The Federal Trade Commission (FTC) and the Justice Department (DOJ) are initiating antitrust investigations into Microsoft, OpenAI, and Nvidia, according to a source confirmed to CNBC. The investigations will scrutinize these influential companies’ roles in the burgeoning artificial intelligence (AI) industry, focusing on their business practices rather than mergers and acquisitions.
The FTC will lead the inquiries into Microsoft and OpenAI, while the DOJ will concentrate on Nvidia. This development was first reported by The New York Times.
The AI industry has seen rapid growth, with startups like OpenAI and Anthropic — creators of the ChatGPT and Claude chatbots, respectively — gaining momentum in the generative AI sector. In response, tech giants such as Google, Microsoft, Amazon and Meta are in a fierce race to integrate AI technologies to maintain their competitive edge in a market projected to exceed $1 trillion in revenue within the next decade.
Microsoft’s involvement in AI is substantial, beginning with a $1 billion investment in OpenAI in 2019, which has now ballooned to approximately $13 billion. Microsoft’s Copilot chatbot and various open-source models on its Azure cloud platform heavily rely on OpenAI’s technology.
Read more: UK Competition Watchdog Investigates Microsoft-OpenAI Partnership
The substantial financial commitments from companies like Microsoft are driven by the high costs associated with developing and training AI models. These processes require thousands of specialized chips, predominantly supplied by Nvidia. Meta, for instance, is investing billions in Nvidia’s graphics processing units (GPUs) to support its AI model, Llama, contributing to Nvidia’s impressive year-over-year revenue growth of over 250%.
The announcement of these antitrust investigations comes shortly after an open letter was published by a group of current and former OpenAI employees. The letter expressed concerns over the AI industry’s rapid advancements and the lack of oversight, highlighting the absence of whistleblower protections for those within the industry.

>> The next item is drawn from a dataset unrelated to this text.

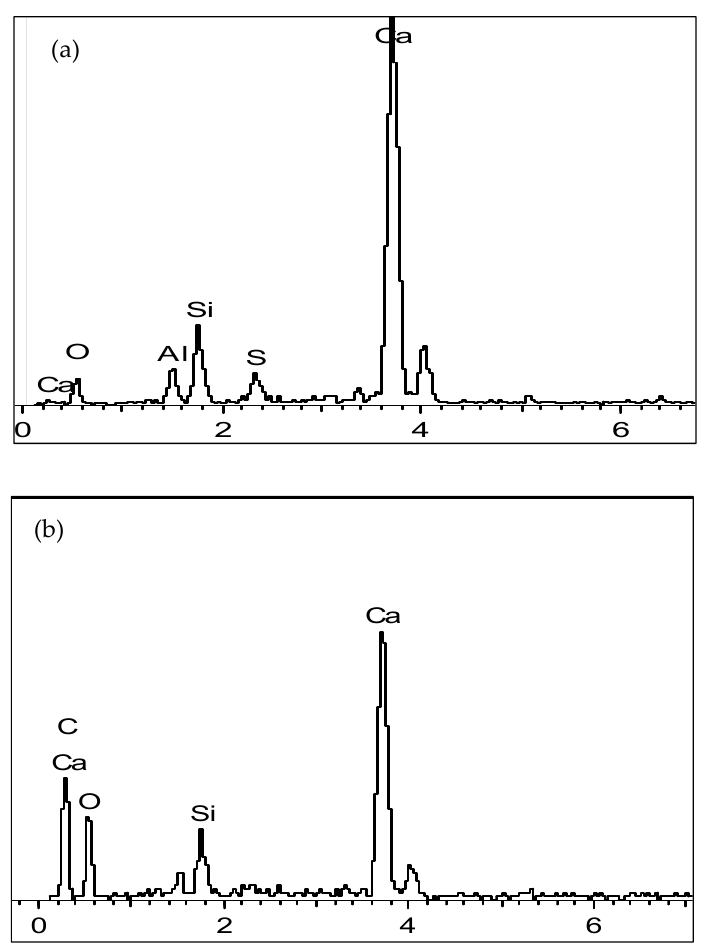
Figure 9. Comparative EDX analyses between ( a ) FCB and ( b ) B-FCB at 28.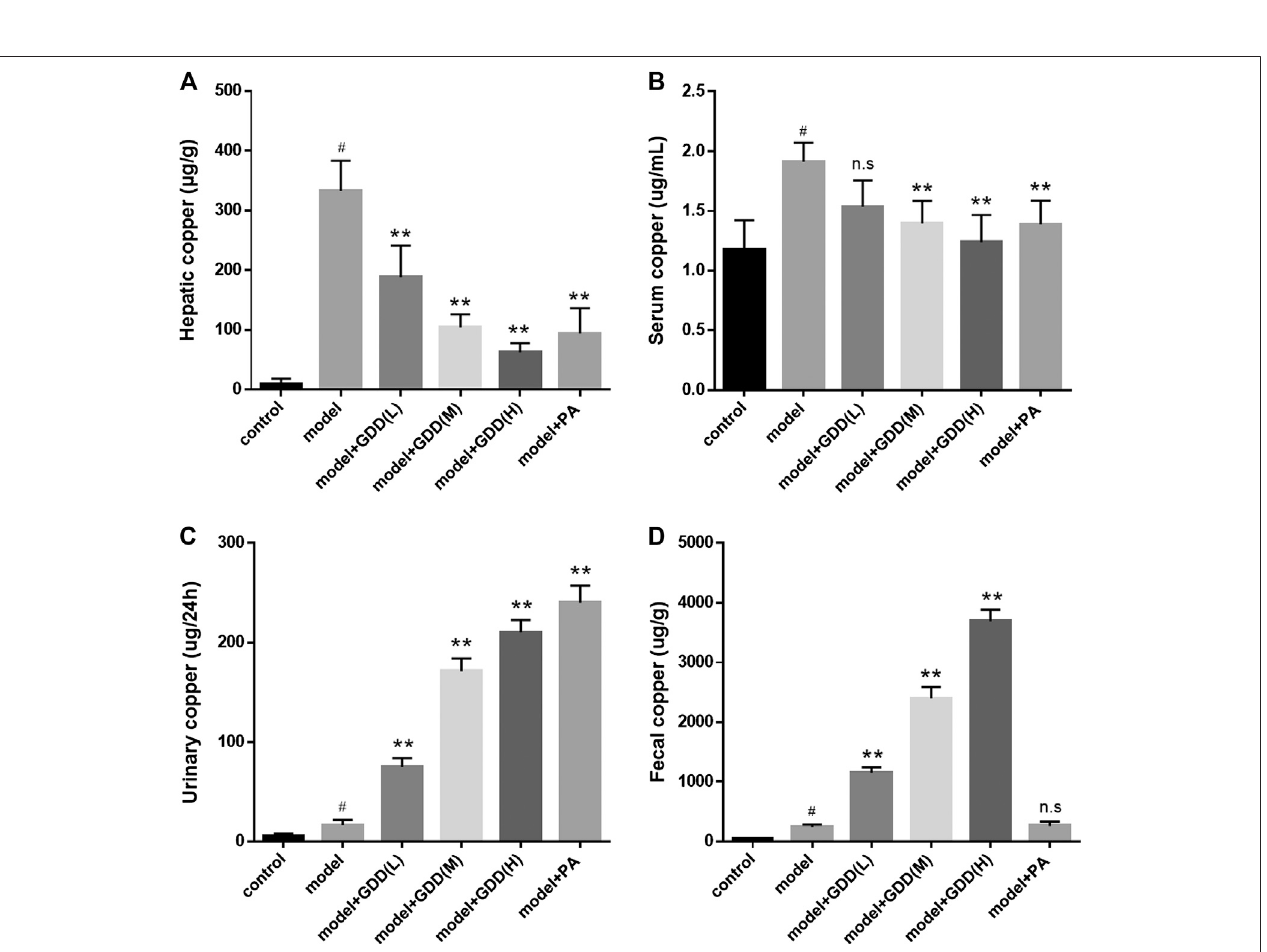
FIGURE 4 | (A) Copper content in liver. (B) Copper content in serum. (C) Copper content in urine. (D) Copper content in feces. # p < 0.01, compared with the control group; ** p < 0.01, compared with model group; n.s, not signi fi cant.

“AI companies have strong financial incentives to avoid effective oversight, and we do not believe bespoke structures of corporate governance are sufficient to change this,” the employees wrote. They criticized the current regulatory framework, noting that companies “currently have only weak obligations to share some of this information with governments, and none with civil society. We do not think they can all be relied upon to share it voluntarily.”
This news also follows the FTC’s January decision to conduct a comprehensive study on major AI industry players, including Amazon, Alphabet, Microsoft, Anthropic and OpenAI.